La estación de Coslada toma su nombre del municipio de Coslada. En términos de transporte es un caso sencillo de denominación: Renfe identifica Coslada como estación de Cercanías en zona tarifaria B1, servida por las líneas C-2, C-7 y C-8, y conectada con la línea 7 de Metro en Coslada Central.
La cuestión difícil es qué significa el topónimo antiguo Coslada. Ramón Menéndez Pidal, en *Toponimia prerrománica hispana*, relacionó el nombre con una forma céltica *coslo* o *cosla*, con el significado de avellano o avellana. Unido a un sufijo romance, el resultado sería algo parecido a una avellaneda, explicación que han repetido después relatos locales y estudios de toponimia madrileña.
Esa explicación, aunque atractiva, no es la única. Una guía histórica regional describe el origen del nombre como confuso y recoge otra propuesta de Aurelio García López: *cos* como pedernal y *late* como abundante o extenso, vinculada a las canteras de yeso y pedernal de Coslada. La misma guía añade con cautela una posible relación con *colada*, en el sentido de paso ganadero, porque por el término discurrían vías pecuarias importantes, entre ellas la Cañada Galiana.
El contexto histórico encaja con una población medieval modesta en el lado oriental de Madrid. Las publicaciones sobre el valle del Henares y la historia archivística municipal sitúan a Coslada dentro del alfoz de Madrid y del sexmo de Vallecas; las referencias tempranas más claras corresponden al reinado de Fernando III o, según la fuente y el documento citado, a fechas anteriores a 1273. Descripciones posteriores todavía la presentan como un lugar agrícola pequeño en el que también tenía importancia la extracción de piedra.

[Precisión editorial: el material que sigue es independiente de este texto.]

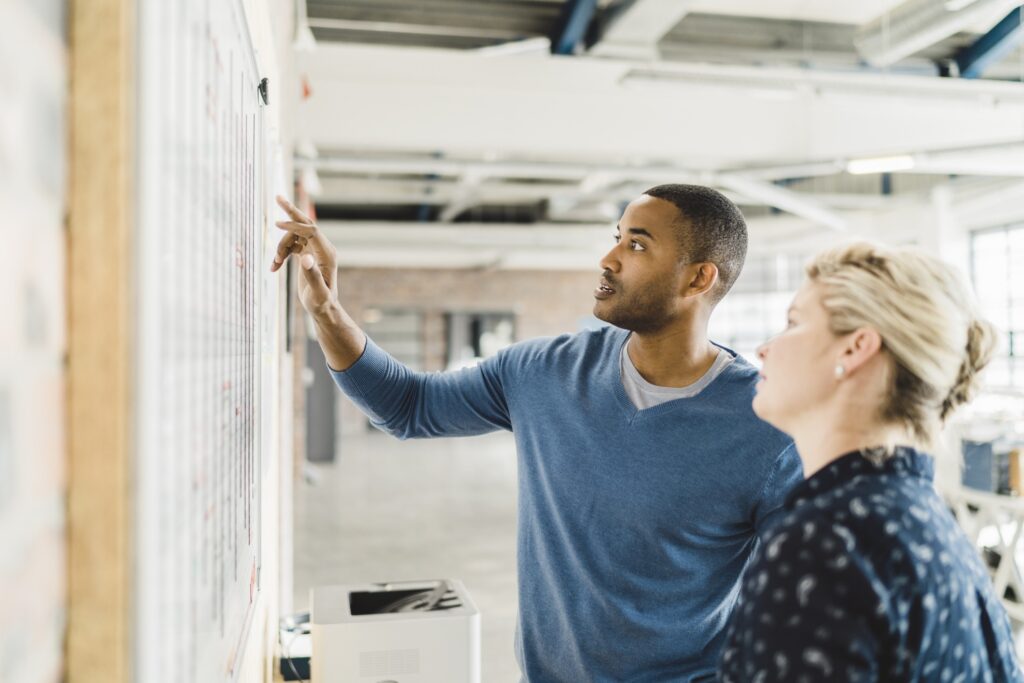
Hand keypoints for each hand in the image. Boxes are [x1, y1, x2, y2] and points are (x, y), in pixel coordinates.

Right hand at [272, 195, 338, 315]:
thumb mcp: (317, 293)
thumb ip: (312, 276)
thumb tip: (305, 258)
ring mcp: (315, 250)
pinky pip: (291, 245)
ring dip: (280, 247)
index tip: (276, 225)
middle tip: (277, 197)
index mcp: (327, 254)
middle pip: (306, 224)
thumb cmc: (321, 303)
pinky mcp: (307, 254)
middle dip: (291, 212)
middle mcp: (323, 248)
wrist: (323, 308)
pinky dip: (281, 253)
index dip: (294, 226)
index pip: (311, 231)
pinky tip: (274, 266)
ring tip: (274, 264)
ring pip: (293, 237)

Para una ficha pública de estación, la formulación más sólida es prudente. La estación se llama, con seguridad, por el municipio. El nombre del municipio parece antiguo y premoderno, pero su etimología sigue discutida: la lectura céltica de la avellaneda es la hipótesis académica más conocida, mientras que las explicaciones del pedernal, las canteras y las vías ganaderas conservan argumentos geográficos locales. La derivación desde el latín *cova ustulata*, 'cueva quemada', es tratada explícitamente por Jairo Javier García Sánchez como mera hipótesis.